RAW DATA section start

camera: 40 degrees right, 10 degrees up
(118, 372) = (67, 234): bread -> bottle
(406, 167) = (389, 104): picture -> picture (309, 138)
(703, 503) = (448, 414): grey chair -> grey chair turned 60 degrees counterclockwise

RAW DATA section end
RAW DATA section start

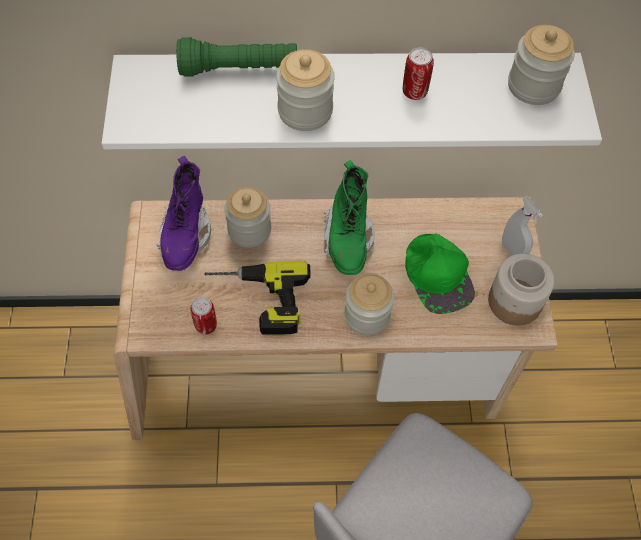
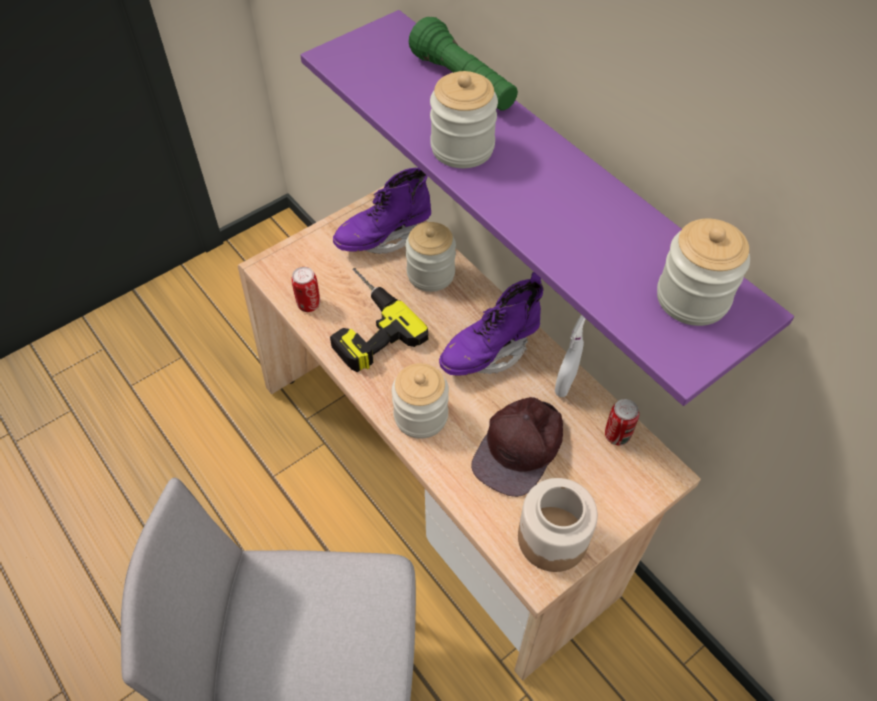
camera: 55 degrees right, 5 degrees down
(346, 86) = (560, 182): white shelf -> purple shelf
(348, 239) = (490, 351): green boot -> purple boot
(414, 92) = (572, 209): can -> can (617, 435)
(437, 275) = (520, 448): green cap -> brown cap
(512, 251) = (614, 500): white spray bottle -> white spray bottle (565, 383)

RAW DATA section end
RAW DATA section start

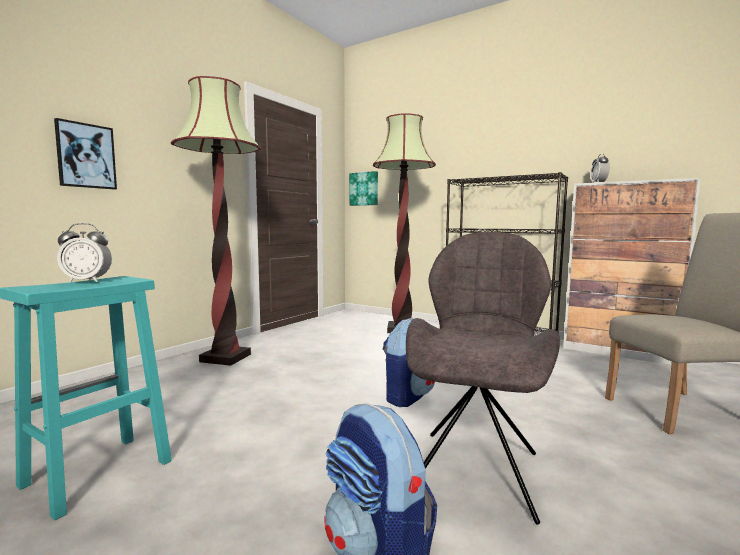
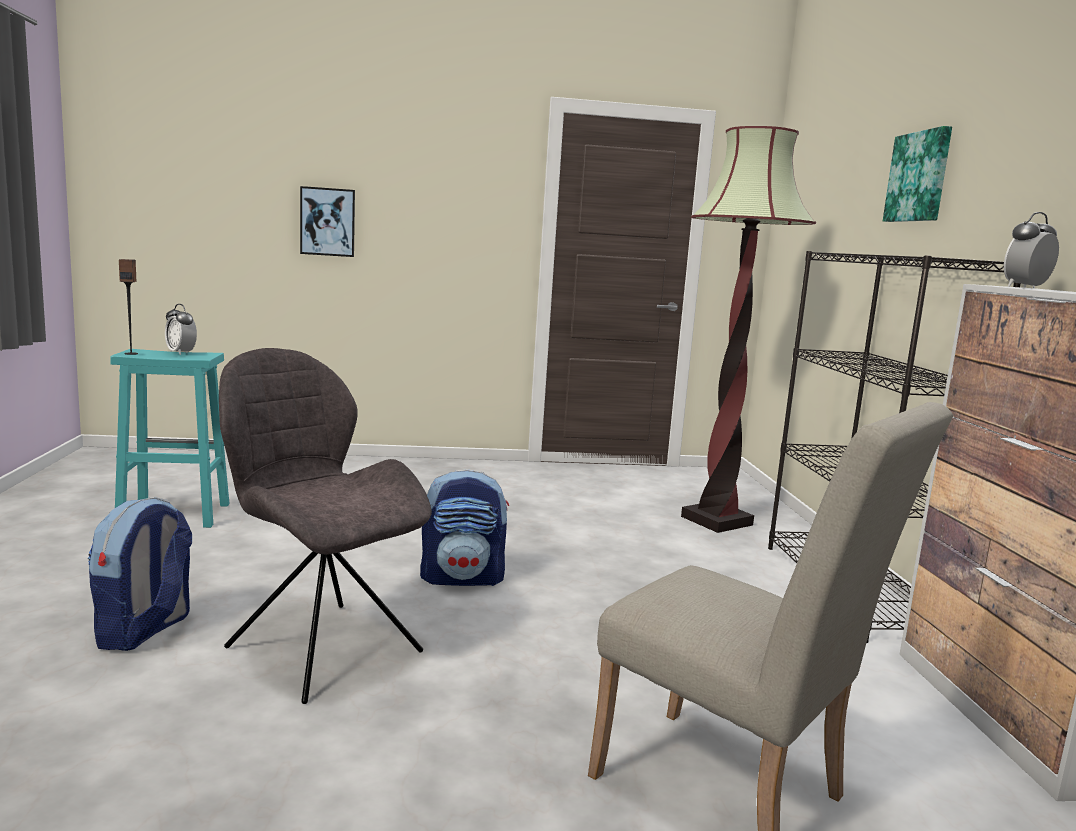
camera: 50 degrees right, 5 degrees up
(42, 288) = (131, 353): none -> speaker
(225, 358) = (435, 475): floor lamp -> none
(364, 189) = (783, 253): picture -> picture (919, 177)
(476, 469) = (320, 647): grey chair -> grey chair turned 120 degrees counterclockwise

RAW DATA section end

**EXERCISE DESCRIPTION**. Copy out only the lines above from the one with "(437, 275) = (520, 448): green" to the one with "(512, 251) = (614, 500): white", inclusive, exactly as they stand.

**TASK OUTPUT**.
(437, 275) = (520, 448): green cap -> brown cap
(512, 251) = (614, 500): white spray bottle -> white spray bottle (565, 383)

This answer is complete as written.